I couldn't begin to tell you how we got to the subject. I was at a party thrown by my neighbor in my own back yard, surrounded by drunk people I didn't know. It's strange coming to a party late when the drinking is heavy. Everyone speaks a different language. Perhaps food was the only thing that could bridge the gap. Tacos are a language that both the drunk and sober can easily understand.
And so I found myself talking to a guy with the most glorious beard, hearing almost nothing he said until he mentioned tacos dorados. Fried tacos are often delicious, and the taco enthusiast poured over every detail from the crispy shell to the warm meat filling.

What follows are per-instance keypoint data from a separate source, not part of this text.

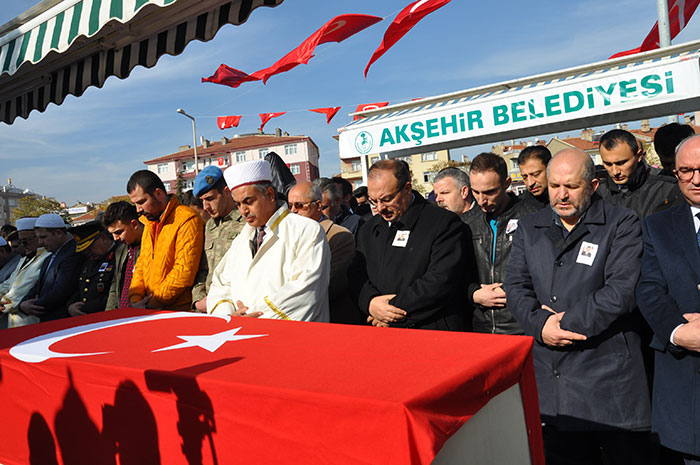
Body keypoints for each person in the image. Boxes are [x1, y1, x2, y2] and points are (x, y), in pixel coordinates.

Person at [506, 148, 651, 465]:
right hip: (552, 380)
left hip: (608, 377)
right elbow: (516, 286)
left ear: (594, 185)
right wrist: (540, 325)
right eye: (555, 185)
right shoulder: (530, 227)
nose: (561, 195)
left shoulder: (621, 223)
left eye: (571, 186)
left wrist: (566, 323)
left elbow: (621, 290)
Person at [348, 159, 472, 330]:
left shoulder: (443, 223)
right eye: (373, 201)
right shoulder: (368, 228)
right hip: (378, 330)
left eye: (387, 199)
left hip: (429, 331)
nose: (380, 207)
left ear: (407, 189)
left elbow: (440, 281)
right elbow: (356, 274)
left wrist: (389, 312)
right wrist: (370, 303)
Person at [637, 134, 700, 464]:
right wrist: (677, 331)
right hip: (684, 370)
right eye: (686, 171)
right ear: (675, 173)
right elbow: (649, 288)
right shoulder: (657, 226)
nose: (696, 179)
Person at [207, 160, 330, 321]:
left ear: (270, 194)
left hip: (290, 336)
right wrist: (229, 316)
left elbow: (305, 291)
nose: (243, 211)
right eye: (238, 204)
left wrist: (256, 320)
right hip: (243, 334)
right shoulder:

He waxed poetic about the lettuce, tomatoes and salsa offering juxtaposing textures and flavors. He spun a yarn about meat-stuffed masa that only a food writer (or another drunk) could appreciate. It was enough that his taco story was the first thing I thought about when I woke up the next morning.
My taco friend was describing the tacos dorados at Restaurante Luna's, whose tortilla factory burned early this summer. I'd been meaning to see how the rebuild was coming along. And now I had an excuse to eat tacos.
After so much poetry I expected perfection, but the tacos were oily and as crisp as they should be only about half the time. (The other half, they were a mess.) Chicken packed more flavor than beef, but neither version, when sampled in a carefully composed bite that included a little lettuce tomatoes and cotija cheese, stoked my desire to come back when they're using their own tortillas again.
As for the factory, it's even more of a mess than it was after the fire department left and the owners have given up on rebuilding across the street. Instead they're building a new factory and restaurant at the intersection of Northwest Highway and Stemmons Freeway. According to a waiter at the original restaurant, they should be open by December.
Hopefully in time for Christmas tamales.